▶ [Source document]:

________________

[Python-ideas] Add new `Symbol` type

Thu Jul 5 20:26:36 EDT 2018

On Thu, Jul 5, 2018 at 1:25 PM, Flavio Curella <flavio.curella at gmail.com> wrote:
>
>> What functionality does such a thing actually need?
>
> I think the requirements should be:
> * The resulting symbol behave exactly like None. IE: the symbol should not
> be an instance of object, but an instance of its own class
> * A symbol can optionally be globally unique.
> * Two symbols created by the same key must not be equal. IE: they have equal
> key, but different value
>    * if we're trying to create global symbols with the same key, an
> exception is thrown
>
> This is mostly based on the Javascript spec.

I think the name "symbol" here is pretty confusing. It comes
originally from Lisp, where it's used to refer to an interned-string
data type. It's a common source of confusion even there. Then it
sounds like JS took that name, and it ended up drifting to mean
something that's almost exactly the opposite of a Lisp symbol. In
Lisp, symbols are always "global"; the whole point is that if two
different pieces of code use the same name for the same symbol then
they end up with the same object. So this is *super* confusing. I
think I see how JS ended up here [1], but the rationale really doesn't
translate to other languages.

The thing you're talking about is what Python devs call a "sentinel"
object. If your proposal is to add a sentinel type to the stdlib, then
your chance of success will be *much* higher if you use the word
"sentinel" instead of "symbol". People don't read mailing list threads
carefully, so if you keep calling it "symbol" then you'll likely spend
infinite time responding to people rushing in to critique your
proposal based on some misconception about what you're trying to do,
which is no fun at all. Honestly I'd probably start a new thread with
a new subject, ideally with an initial straw-man proposal for the
semantics of these objects.

________________

Saved data entries:
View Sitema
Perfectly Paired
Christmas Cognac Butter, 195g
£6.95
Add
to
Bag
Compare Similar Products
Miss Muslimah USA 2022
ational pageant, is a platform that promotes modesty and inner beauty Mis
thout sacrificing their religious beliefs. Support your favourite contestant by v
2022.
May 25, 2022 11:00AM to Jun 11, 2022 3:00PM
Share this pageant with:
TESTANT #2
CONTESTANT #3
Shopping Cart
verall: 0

________________

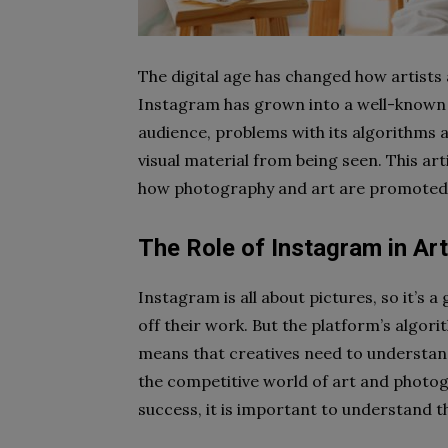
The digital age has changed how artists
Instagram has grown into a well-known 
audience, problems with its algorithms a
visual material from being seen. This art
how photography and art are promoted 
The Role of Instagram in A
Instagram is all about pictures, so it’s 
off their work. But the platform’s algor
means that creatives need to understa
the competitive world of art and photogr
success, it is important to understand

________________

▶ [Tasks to carry out]:
a: According to the mailing list post, which language did the name "symbol" originally come from?
b: Reproduce the mailing list post between "[Python-ideas] Add new" and "be globally unique.", inclusive, substituting "NotImplemented" for "None".

▶ [Solutions to the tasks]:
a: Lisp

b:
[Python-ideas] Add new `Symbol` type

Thu Jul 5 20:26:36 EDT 2018

On Thu, Jul 5, 2018 at 1:25 PM, Flavio Curella <flavio.curella at gmail.com> wrote:
>
>> What functionality does such a thing actually need?
>
> I think the requirements should be:
> * The resulting symbol behave exactly like NotImplemented. IE: the symbol should not
> be an instance of object, but an instance of its own class
> * A symbol can optionally be globally unique.